In Buffy the Vampire Slayer season 7, the following exchange occurs after some of the potential slayers (including Rona, who is black) are "killed" in a training exercise:
Spike: OK, these two are dead. Why? Rona: 'Cause the black chick always gets it first?
In an episode of Married... with Children, Al, Jefferson, and Griff join the National Guard and have to quell some kind of riot. They've holed up inside a truck and Jefferson orders Griff to get out and do something.
Lampshaded by Turk in the Scrubs episode "My Long Goodbye".
"If this were a horror flick, I'd be so scared that I was next. They always kill the black folks off first. Now I'm not really worried about it, 'cause there's still Snoop Dogg Resident and Leonard the security guard... y'know, when you think about it, this is a white-ass hospital." (beat) "I'm gonna miss you. You take care, okay?"
A skit on Fridays called "The Moral Majority Variety Hour" included a magician who made the only black man in the audience disappear.
In one rather funny moment on Smart Guy Moe and Marcus are sitting down to watch a scary movie. Marcus' girlfriend objects to the violence, Moe says he's only watching it for Jada Pinkett. Marcus and his girlfriend get into an argument about something else, and are suddenly cut off by loud screaming. Moe, oblivious to the argument, moans, "There goes Jada. Black folk always die first."
"Word of advice: If the will says you have to spend the night in a haunted house you better hope that everybody else there is black guys and sluts.”
During Community's Zombie Apocalyptic Halloween special "Epidemiology" this trope is inverted when Abed sacrifices himself to make sure that Troy escapes, though Troy gets infected only a scene or two later.
Abed: "Troy, make me proud. Be the first black man to get to the end."
Busdriver references this trope in "Unemployed Black Astronaut":
Oh my / sorry I / left my acceptance speech / in the back of the private car / and I rewrote the Hollywood ending / fluxed the motion picture screen / made it so the black guy doesn't die by the opening scene
In a 1999 The Boondocks strip, Huey writes an e-mail to George Lucas saying how excited he is that Samuel L. Jackson will be playing a Jedi Master (Mace Windu, for the uninitiated) in The Phantom Menace (and very formally so).

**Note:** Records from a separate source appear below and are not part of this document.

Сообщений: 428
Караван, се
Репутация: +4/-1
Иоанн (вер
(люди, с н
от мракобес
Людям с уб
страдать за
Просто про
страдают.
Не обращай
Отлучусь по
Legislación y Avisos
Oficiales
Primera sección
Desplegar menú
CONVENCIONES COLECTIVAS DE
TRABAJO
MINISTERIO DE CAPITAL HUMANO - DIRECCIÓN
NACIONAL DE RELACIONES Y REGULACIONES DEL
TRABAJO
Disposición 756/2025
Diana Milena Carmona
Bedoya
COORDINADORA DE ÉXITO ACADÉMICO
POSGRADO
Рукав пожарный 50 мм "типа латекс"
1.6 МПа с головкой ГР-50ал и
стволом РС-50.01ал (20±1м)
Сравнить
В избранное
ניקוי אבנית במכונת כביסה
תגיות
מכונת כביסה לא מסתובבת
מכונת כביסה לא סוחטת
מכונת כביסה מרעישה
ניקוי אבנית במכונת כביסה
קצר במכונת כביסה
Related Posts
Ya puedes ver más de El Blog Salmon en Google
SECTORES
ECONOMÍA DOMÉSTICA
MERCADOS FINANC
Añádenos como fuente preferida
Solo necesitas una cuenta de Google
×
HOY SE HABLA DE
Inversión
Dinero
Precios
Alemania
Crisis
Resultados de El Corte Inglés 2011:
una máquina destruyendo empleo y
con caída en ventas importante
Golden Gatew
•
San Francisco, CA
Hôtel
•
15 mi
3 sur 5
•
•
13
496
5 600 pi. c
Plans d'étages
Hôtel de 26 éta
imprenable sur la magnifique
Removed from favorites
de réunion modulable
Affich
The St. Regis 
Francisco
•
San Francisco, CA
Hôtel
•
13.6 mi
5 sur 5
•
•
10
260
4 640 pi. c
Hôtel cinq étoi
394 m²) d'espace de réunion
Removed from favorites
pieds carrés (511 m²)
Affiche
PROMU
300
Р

He then pauses, and with a grim expression, writes "...but he had BETTER not be the first one to die."
In Bad Guy High a corrupted Super Dan killed Jacob, the black member of the team, and it's lampshaded.
The idea is repeatedly and viciously lampshaded in SF Debrisreview of the aforementioned "Where Silence Has Lease".
"...And naturally there'd be no shortage of volunteers [From red-shirted black men for bridge positions]. People who've seen Science Fiction know the black dude dies first. And people who've seen the original series know the guy who beams down in a red shirt dies. So, black dude pluse red shirt equals get a bridge job as fast as you can and hope an alien doesn't show up on the view screen looking to kill people for no reason."
and later. He does the voices of the various cast members to summarize the scene:
Negilum: "Now would be a good time to learn about death by killing one of you."
Riker: "Oh, no!"
Picard: "Oh, no!"
Troi: "Oh, no!"
Data: "Oh, no!"
Black Red-Shirt: "MOTHER FUCKER!" *dies*
Picard: "Send another red-shirted black fellow to the bridge."
Parodied in an episode of South Park, itself a parody of the movie The Core. In the original, a black scientist dies after engaging a switch deep while in almost direct contact with the Earth's mantle; in the parody, Cartman explicitly picks Chef as "the black man who will sacrifice himself". This is subverted, however, as Chef safely makes his way through the crowd of Hippies, does what was asked, and gets back... only for Cartman to keep going on as though Chef had died.
The episode of The Simpsons with the infamous MENDOOOZZAAAAA! scream features McBain's black partner getting killed.
The animated series Funny Face has the black watermelon as the first and only character to die.